Auch im Spiel der als Nummer drei nominierten Akteure zwischen Daniel Habesohn und Patrick Franziska blieb man der Tradition der Fünfsatzmatches treu. Der Österreicher zog zwar auf 2:0 davon, vergab aber in Satz vier bei 10:8 zwei Matchbälle und musste auch Durchgang vier nach hoher 5:0-Anfangsführung abgeben. Im letzten Satz zog er aber wieder von Anfang an davon, blieb aber stets voll konzentriert und holte mit einem auch taktisch klug gespielten 11:5 die wichtige Führung für sein Team zurück.

Match vier ging entgegen den Gepflogenheiten nur auf vier Sätze.
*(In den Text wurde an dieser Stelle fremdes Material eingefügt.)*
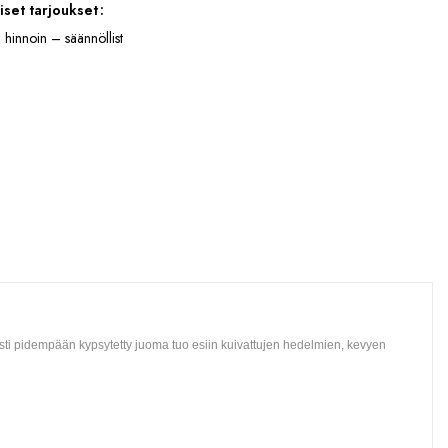
iset tarjoukset
 hinnoin – säännöllist
i pidempään kypsytetty juoma tuo esiin kuivattujen hedelmien, kevyen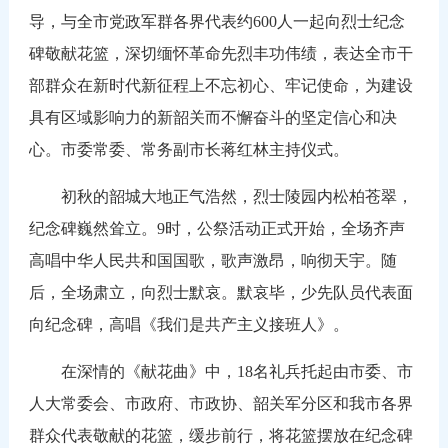
导，与全市党政军群各界代表约600人一起向烈士纪念
碑敬献花篮，深切缅怀革命先烈丰功伟绩，表达全市干
部群众在新时代新征程上不忘初心、牢记使命，为建设
具有区域影响力的新韶关而不懈奋斗的坚定信心和决
心。市委常委、常务副市长蒋红林主持仪式。
初秋的韶城大地正气浩然，烈士陵园内松柏苍翠，
纪念碑巍然耸立。9时，公祭活动正式开始，全场齐声
高唱中华人民共和国国歌，歌声激昂，响彻天宇。随
后，全场肃立，向烈士默哀。默哀毕，少先队员代表面
向纪念碑，高唱《我们是共产主义接班人》。
在深情的《献花曲》中，18名礼兵托起由市委、市
人大常委会、市政府、市政协、韶关军分区和我市各界
群众代表敬献的花篮，缓步前行，将花篮摆放在纪念碑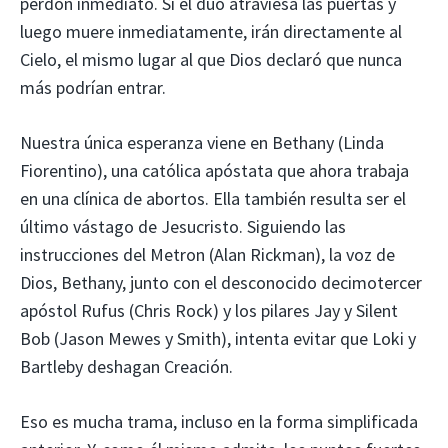
perdón inmediato. Si el dúo atraviesa las puertas y
luego muere inmediatamente, irán directamente al
Cielo, el mismo lugar al que Dios declaró que nunca
más podrían entrar.
Nuestra única esperanza viene en Bethany (Linda
Fiorentino), una católica apóstata que ahora trabaja
en una clínica de abortos. Ella también resulta ser el
último vástago de Jesucristo. Siguiendo las
instrucciones del Metron (Alan Rickman), la voz de
Dios, Bethany, junto con el desconocido decimotercer
apóstol Rufus (Chris Rock) y los pilares Jay y Silent
Bob (Jason Mewes y Smith), intenta evitar que Loki y
Bartleby deshagan Creación.
Eso es mucha trama, incluso en la forma simplificada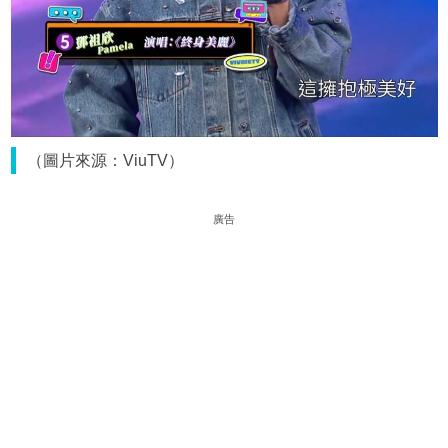
（圖片來源：ViuTV）
廣告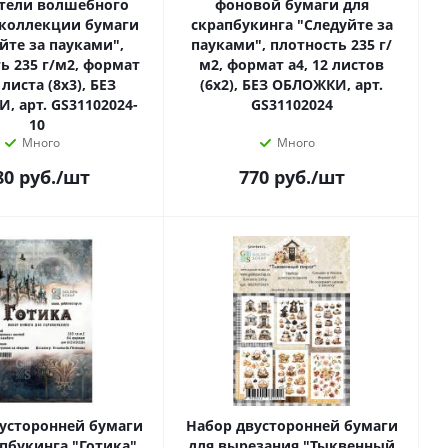
тели волшебного
фоновой бумаги для
 коллекции бумаги
скрапбукинга "Следуйте за
йте за пауками",
пауками", плотность 235 г/
ь 235 г/м2, формат
м2, формат а4, 12 листов
 листа (8х3), БЕЗ
(6х2), БЕЗ ОБЛОЖКИ, арт.
, арт. GS31102024-
GS31102024
10
Много
Много
80
руб.
/шт
770
руб.
/шт
усторонней бумаги
Набор двусторонней бумаги
апбукинга "Готика"
для вырезания "Тыквенный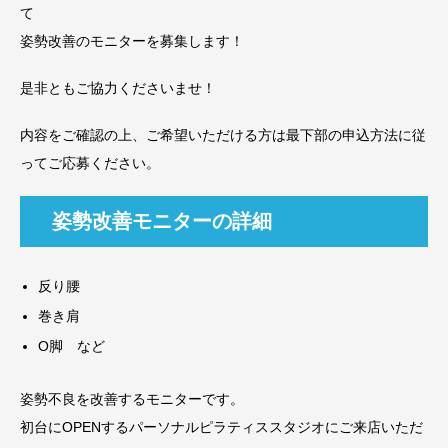
て
姿勢改善のモニターを募集します！
是非ともご協力くださいませ！
内容をご確認の上、ご希望いただける方は最下部の申込方法に従
ってご応募ください。
姿勢改善モニターの詳細
反り腰
巻き肩
O脚 など
姿勢不良を改善するモニターです。
初台にOPENするパーソナルピラティススタジオにご来店いただ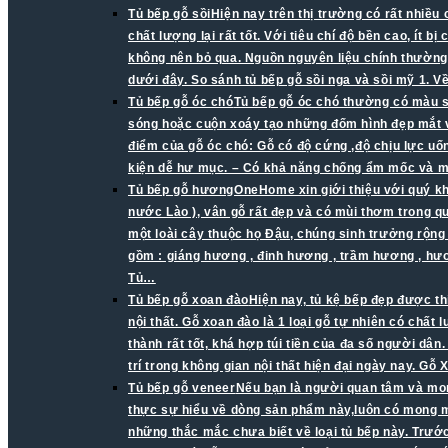
Tủ bếp gỗ sồi
Hiện nay trên thị trường có rất nhiều
chất lượng lại rất tốt. Với tiêu chí độ bền cao, ít 
không nên bỏ qua. Nguồn nguyên liệu chính thường 
dưới đây. So sánh tủ bếp gỗ sồi nga và sồi mỹ 1. V
Tủ bếp gỗ óc chó
Tủ bếp gỗ óc chó thường có màu s
sóng hoặc cuộn xoáy tạo những đốm hình đẹp mắt v
điểm của gỗ óc chó: Gỗ có độ cứng ,độ chịu lực uố
kiện dễ hư mục. – Có khả năng chống ẩm mốc và mố
Tủ bếp gỗ hương
OneHome xin giới thiệu với quý k
nước Lào ), vân gỗ rất đẹp và có mùi thơm trong q
một loài cây thuộc họ Đậu, chúng sinh trưởng rộn
gồm : giáng hương , đinh hương , trầm hương , h
Tủ…
Tủ bếp gỗ xoan đào
Hiện nay, tủ kệ bếp đẹp được th
nội thất. Gỗ xoan đào là 1 loại gỗ tự nhiên có chấ
thành rất tốt, khá hợp túi tiền của đa số người dâ
trí trong không gian nội thất hiện đại ngày nay. 
Tủ bếp gỗ veneer
Nếu bạn là người quan tâm và mon
thực sự hiểu về dòng sản phẩm này,luôn có mong mu
những thắc mắc chưa biết về loại tủ bếp này. Trước 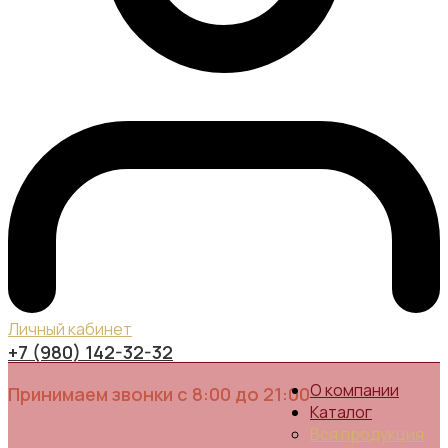
Личный кабинет
+7 (980) 142-32-32
О компании
Принимаем звонки с 8:00 до 21:00
Каталог
Вся продукция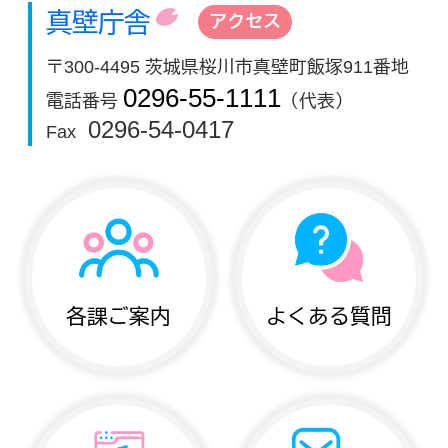
真壁庁舎
アクセス
〒300-4495 茨城県桜川市真壁町飯塚911番地
0296-55-1111
電話番号
（代表）
0296-54-0417
Fax
各課ご案内
よくある質問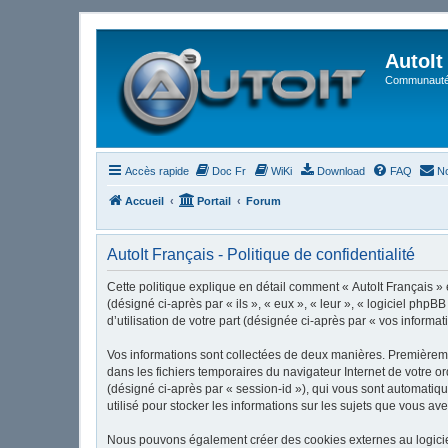
AutoIt
Communauté 
Accès rapide
Doc Fr
WiKi
Download
FAQ
No
Accueil
Portail
Forum
AutoIt Français - Politique de confidentialité
Cette politique explique en détail comment « AutoIt Français » et
(désigné ci-après par « ils », « eux », « leur », « logiciel ph
d’utilisation de votre part (désignée ci-après par « vos informat
Vos informations sont collectées de deux manières. Premièrement
dans les fichiers temporaires du navigateur Internet de votre or
(désigné ci-après par « session-id »), qui vous sont automatiqu
utilisé pour stocker les informations sur les sujets que vous ave
Nous pouvons également créer des cookies externes au logiciel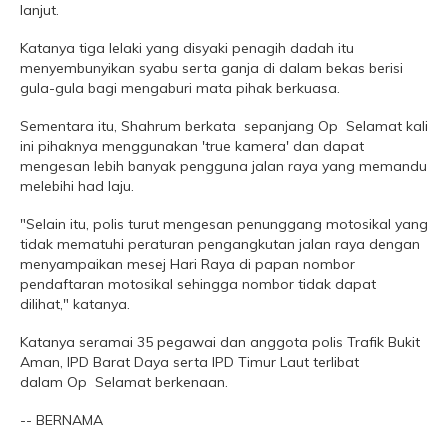
lanjut.
Katanya tiga lelaki yang disyaki penagih dadah itu
menyembunyikan syabu serta ganja di dalam bekas berisi
gula-gula bagi mengaburi mata pihak berkuasa.
Sementara itu, Shahrum berkata sepanjang Op Selamat kali
ini pihaknya menggunakan 'true kamera' dan dapat
mengesan lebih banyak pengguna jalan raya yang memandu
melebihi had laju.
"Selain itu, polis turut mengesan penunggang motosikal yang
tidak mematuhi peraturan pengangkutan jalan raya dengan
menyampaikan mesej Hari Raya di papan nombor
pendaftaran motosikal sehingga nombor tidak dapat
dilihat," katanya.
Katanya seramai 35 pegawai dan anggota polis Trafik Bukit
Aman, IPD Barat Daya serta IPD Timur Laut terlibat
dalam Op Selamat berkenaan.
-- BERNAMA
Robert Gardos konnte gegen Dimitrij Ovtcharov zwar mit 11:8 vorlegen, die noch fehlenden zwei Sätze zum Titel wollten aber nicht gelingen. Mit zweimal 11:8 und einem 11:5 dominierte der Deutsche das Geschehen in weiterer Folge souverän und holte damit für sein Team zum zweiten Mal an diesem Abend den Ausgleich.

Gespielt waren zu diesem Zeitpunkt schon knapp vier Stunden, die Entscheidung um EM-Gold musste im fünften und letzten Spiel zwischen Stefan Fegerl und Patrick Baum fallen. Der 27-jährige Österreicher startete mit einem 11:8, nach einem 11:9 fehlte noch ein Satz zum großen Traum. Bis 4:6 lag Fegerl im dritten Durchgang immer ein bis zwei Punkte zurück, ab diesem Zeitpunkt agierte er aber wie in Trance. Fünf Punkte holte er in Folge, verwandelte seinen ersten Matchball zum 3:0 und lag sich anschließend mit seinen Teamkollegen unter lautem Jubel in den Armen.